- _GIVEN REQUEST_: Copy out all of the data below unchanged, except switch every "Document page" to "Rendered page".

- _MATERIAL FOR THE TASK_:

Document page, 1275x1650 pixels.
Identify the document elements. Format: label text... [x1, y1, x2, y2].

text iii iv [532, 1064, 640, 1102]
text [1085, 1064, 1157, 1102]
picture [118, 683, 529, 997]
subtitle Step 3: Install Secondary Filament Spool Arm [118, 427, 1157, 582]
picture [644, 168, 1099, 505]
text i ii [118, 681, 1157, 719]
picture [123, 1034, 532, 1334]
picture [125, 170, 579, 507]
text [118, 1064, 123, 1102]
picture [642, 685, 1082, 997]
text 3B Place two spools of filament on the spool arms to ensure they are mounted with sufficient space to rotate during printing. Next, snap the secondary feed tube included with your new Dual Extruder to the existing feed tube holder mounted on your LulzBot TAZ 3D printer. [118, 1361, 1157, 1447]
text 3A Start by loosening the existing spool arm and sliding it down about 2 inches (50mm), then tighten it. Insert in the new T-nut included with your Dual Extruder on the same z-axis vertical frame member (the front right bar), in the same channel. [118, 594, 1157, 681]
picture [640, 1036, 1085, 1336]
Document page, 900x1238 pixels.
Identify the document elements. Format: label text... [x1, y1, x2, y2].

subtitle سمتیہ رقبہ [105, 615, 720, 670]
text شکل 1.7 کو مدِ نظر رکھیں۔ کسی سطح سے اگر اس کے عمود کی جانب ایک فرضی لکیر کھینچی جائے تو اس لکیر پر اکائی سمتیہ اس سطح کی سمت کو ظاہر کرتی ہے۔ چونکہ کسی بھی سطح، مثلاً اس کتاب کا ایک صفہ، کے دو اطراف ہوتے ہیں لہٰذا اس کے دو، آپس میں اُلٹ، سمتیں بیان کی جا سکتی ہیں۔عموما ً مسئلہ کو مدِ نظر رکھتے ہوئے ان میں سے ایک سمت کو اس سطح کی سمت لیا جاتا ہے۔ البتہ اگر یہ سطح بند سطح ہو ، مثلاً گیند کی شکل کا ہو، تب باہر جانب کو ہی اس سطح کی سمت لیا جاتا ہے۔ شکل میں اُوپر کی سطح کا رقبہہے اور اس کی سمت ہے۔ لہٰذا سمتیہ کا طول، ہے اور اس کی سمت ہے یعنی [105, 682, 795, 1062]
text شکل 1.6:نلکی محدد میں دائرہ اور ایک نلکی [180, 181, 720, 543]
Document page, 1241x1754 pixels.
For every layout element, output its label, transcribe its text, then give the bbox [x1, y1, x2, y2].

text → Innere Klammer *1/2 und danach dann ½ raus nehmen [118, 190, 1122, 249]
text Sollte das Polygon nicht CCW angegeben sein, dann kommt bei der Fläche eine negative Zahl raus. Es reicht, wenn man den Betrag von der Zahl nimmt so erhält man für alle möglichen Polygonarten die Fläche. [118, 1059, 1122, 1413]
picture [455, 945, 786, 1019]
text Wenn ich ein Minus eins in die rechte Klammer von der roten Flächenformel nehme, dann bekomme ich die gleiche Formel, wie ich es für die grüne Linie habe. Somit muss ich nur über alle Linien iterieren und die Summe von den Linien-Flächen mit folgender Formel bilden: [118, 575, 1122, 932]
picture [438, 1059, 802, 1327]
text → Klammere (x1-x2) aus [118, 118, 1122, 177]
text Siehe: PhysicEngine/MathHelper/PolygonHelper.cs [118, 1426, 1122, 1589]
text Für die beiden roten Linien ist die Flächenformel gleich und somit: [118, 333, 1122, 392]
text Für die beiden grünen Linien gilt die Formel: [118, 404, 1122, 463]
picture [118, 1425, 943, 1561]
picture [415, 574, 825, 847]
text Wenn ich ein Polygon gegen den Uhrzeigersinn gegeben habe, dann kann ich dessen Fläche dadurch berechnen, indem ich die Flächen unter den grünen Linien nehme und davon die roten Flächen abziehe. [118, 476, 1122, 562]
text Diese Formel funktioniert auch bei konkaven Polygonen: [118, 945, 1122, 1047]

- _WRITTEN SOLUTION_:
Rendered page, 1275x1650 pixels.
Identify the document elements. Format: label text... [x1, y1, x2, y2].

text iii iv [532, 1064, 640, 1102]
text [1085, 1064, 1157, 1102]
picture [118, 683, 529, 997]
subtitle Step 3: Install Secondary Filament Spool Arm [118, 427, 1157, 582]
picture [644, 168, 1099, 505]
text i ii [118, 681, 1157, 719]
picture [123, 1034, 532, 1334]
picture [125, 170, 579, 507]
text [118, 1064, 123, 1102]
picture [642, 685, 1082, 997]
text 3B Place two spools of filament on the spool arms to ensure they are mounted with sufficient space to rotate during printing. Next, snap the secondary feed tube included with your new Dual Extruder to the existing feed tube holder mounted on your LulzBot TAZ 3D printer. [118, 1361, 1157, 1447]
text 3A Start by loosening the existing spool arm and sliding it down about 2 inches (50mm), then tighten it. Insert in the new T-nut included with your Dual Extruder on the same z-axis vertical frame member (the front right bar), in the same channel. [118, 594, 1157, 681]
picture [640, 1036, 1085, 1336]
Rendered page, 900x1238 pixels.
Identify the document elements. Format: label text... [x1, y1, x2, y2].

subtitle سمتیہ رقبہ [105, 615, 720, 670]
text شکل 1.7 کو مدِ نظر رکھیں۔ کسی سطح سے اگر اس کے عمود کی جانب ایک فرضی لکیر کھینچی جائے تو اس لکیر پر اکائی سمتیہ اس سطح کی سمت کو ظاہر کرتی ہے۔ چونکہ کسی بھی سطح، مثلاً اس کتاب کا ایک صفہ، کے دو اطراف ہوتے ہیں لہٰذا اس کے دو، آپس میں اُلٹ، سمتیں بیان کی جا سکتی ہیں۔عموما ً مسئلہ کو مدِ نظر رکھتے ہوئے ان میں سے ایک سمت کو اس سطح کی سمت لیا جاتا ہے۔ البتہ اگر یہ سطح بند سطح ہو ، مثلاً گیند کی شکل کا ہو، تب باہر جانب کو ہی اس سطح کی سمت لیا جاتا ہے۔ شکل میں اُوپر کی سطح کا رقبہہے اور اس کی سمت ہے۔ لہٰذا سمتیہ کا طول، ہے اور اس کی سمت ہے یعنی [105, 682, 795, 1062]
text شکل 1.6:نلکی محدد میں دائرہ اور ایک نلکی [180, 181, 720, 543]
Rendered page, 1241x1754 pixels.
For every layout element, output its label, transcribe its text, then give the bbox [x1, y1, x2, y2].

text → Innere Klammer *1/2 und danach dann ½ raus nehmen [118, 190, 1122, 249]
text Sollte das Polygon nicht CCW angegeben sein, dann kommt bei der Fläche eine negative Zahl raus. Es reicht, wenn man den Betrag von der Zahl nimmt so erhält man für alle möglichen Polygonarten die Fläche. [118, 1059, 1122, 1413]
picture [455, 945, 786, 1019]
text Wenn ich ein Minus eins in die rechte Klammer von der roten Flächenformel nehme, dann bekomme ich die gleiche Formel, wie ich es für die grüne Linie habe. Somit muss ich nur über alle Linien iterieren und die Summe von den Linien-Flächen mit folgender Formel bilden: [118, 575, 1122, 932]
picture [438, 1059, 802, 1327]
text → Klammere (x1-x2) aus [118, 118, 1122, 177]
text Siehe: PhysicEngine/MathHelper/PolygonHelper.cs [118, 1426, 1122, 1589]
text Für die beiden roten Linien ist die Flächenformel gleich und somit: [118, 333, 1122, 392]
text Für die beiden grünen Linien gilt die Formel: [118, 404, 1122, 463]
picture [118, 1425, 943, 1561]
picture [415, 574, 825, 847]
text Wenn ich ein Polygon gegen den Uhrzeigersinn gegeben habe, dann kann ich dessen Fläche dadurch berechnen, indem ich die Flächen unter den grünen Linien nehme und davon die roten Flächen abziehe. [118, 476, 1122, 562]
text Diese Formel funktioniert auch bei konkaven Polygonen: [118, 945, 1122, 1047]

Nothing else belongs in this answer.